Carrie Bradshaw never made it to Africa. Though the second feature film in the beloved Sex and the City franchise was shot in Morocco, the story of Carrie (Sarah Jessica Parker) and her friends on vacation was set in Abu Dhabi. An African City, a digital series, fills in the gaps of what could have been had their destination really been Africa.
Now entering its second season, the series follows an African woman raised in New York but living in Accra, Ghana, seemingly a world apart from that of Connecticut-born Carrie. Yet according to the show's creator, they aren't so different after all — and that's the very point of An African City.
Executive producer and writer Nicole Amarteifio launched the show in 2014 as a short-form web series designed to combat stereotypes of Africa. "There's one story we very often hear about Africa — war, poverty, famine," she told CityLab ahead of the show's second season. "But when you look at a city like Accra today, it's really cosmopolitan, hip and modern, and I wanted to put that version of the continent on the map."

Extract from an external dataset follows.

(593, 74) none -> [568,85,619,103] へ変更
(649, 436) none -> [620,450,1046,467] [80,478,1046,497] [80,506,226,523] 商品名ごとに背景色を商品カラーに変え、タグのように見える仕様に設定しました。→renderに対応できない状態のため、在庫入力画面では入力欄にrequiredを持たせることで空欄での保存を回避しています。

Much like Sex and the City, An African City follows a group of successful women friends led by a protagonist who guides the story through voiceover, in this case MaameYaa Boafo's Nana Yaa. It's as lush in costuming and sexual frankness as its American inspiration. The similarities are not a coincidence: Amarteifio designed the series with Bradshaw in mind. "I was watching a lot of old episodes of Sex and the City, and one day I thought — this is how you fight those stereotypes, with an African version of this," she told CityLab.

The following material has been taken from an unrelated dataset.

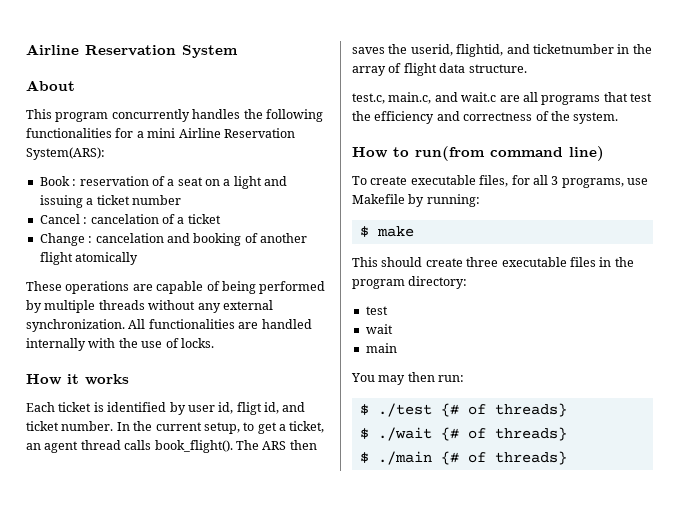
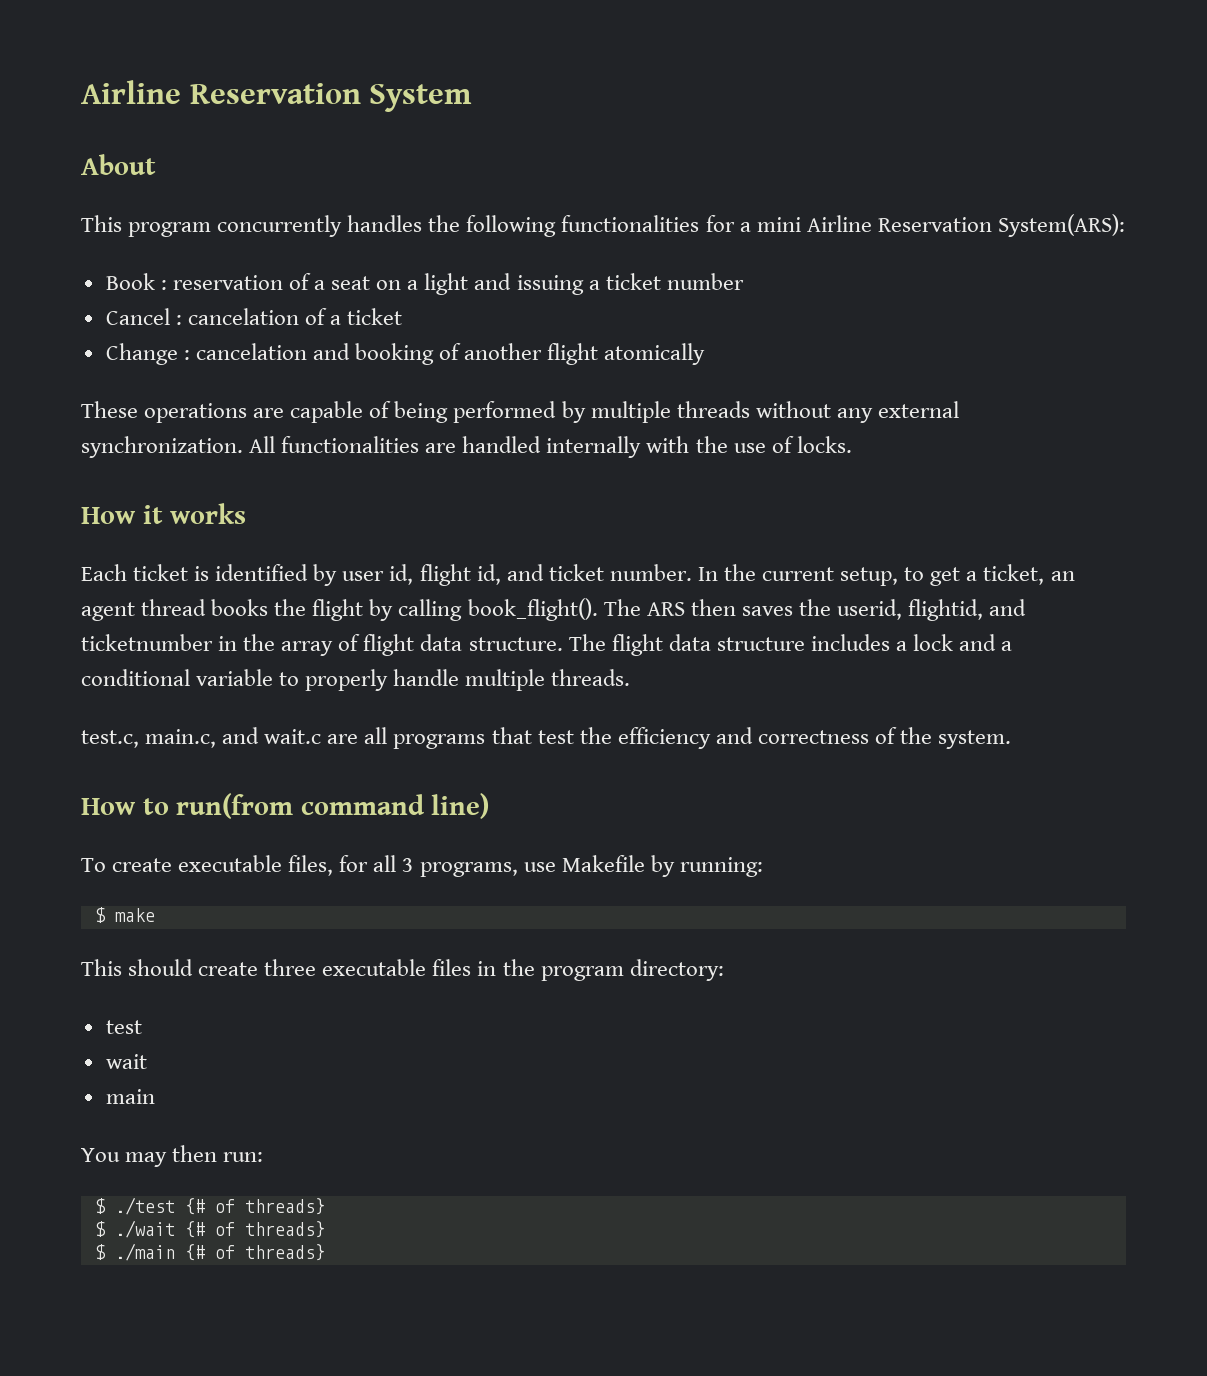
[236,402,262,415] fligt -> [419,564,471,586] flight
[124,440,152,450] calls -> [211,599,463,621] books the flight by calling
(527, 68) none -> [568,634,1013,656] [81,669,631,691] The flight data structure includes a lock and a conditional variable to properly handle multiple threads.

Since then, An African City has become firmly labeled the "African Sex and the City." But Amarteifio doesn't shy away from the comparison. "I love it," she told Mic via email. "I don't think [Sex and the City creator] Darren Star or Sarah Jessica Parker had any idea that Carrie Bradshaw would be my inspiration for bulldozing the single representation of Africa."
Between seasons one and two, the show expanded in a major way. "We went from 10-minute episodes to 26-minute episodes," Amarteifio told Mic. "There's more character development. And, in each episode, the fashion is beautiful to watch — enough to make Anna Wintour very proud."
The first season, with 2 million total views and counting, according to CityLab, can be watched on the show's website. Season two, all 13 episodes of which launched Sunday, is available only for purchase. Only the first few minutes are available on the show's YouTube page.
In other words: Season two of An African City is a big step up. It's clear this show is here to stay and grab more than just attention. "I'm trying to start a different conversation," Amarteifio told CityLab.
If she's successful at changing the way people talk about African cities like Accra, it will be yet another testament to the power of what a show about female friends can do — a companion to Sex and the City in yet another way.
"The friendship aspect is very important," Amarteifio told Mic. "I am a reality TV addict, but the Real Housewives franchise would have me believe that sisterhood is dead. An African City reminds me that sisterhood is very much alive."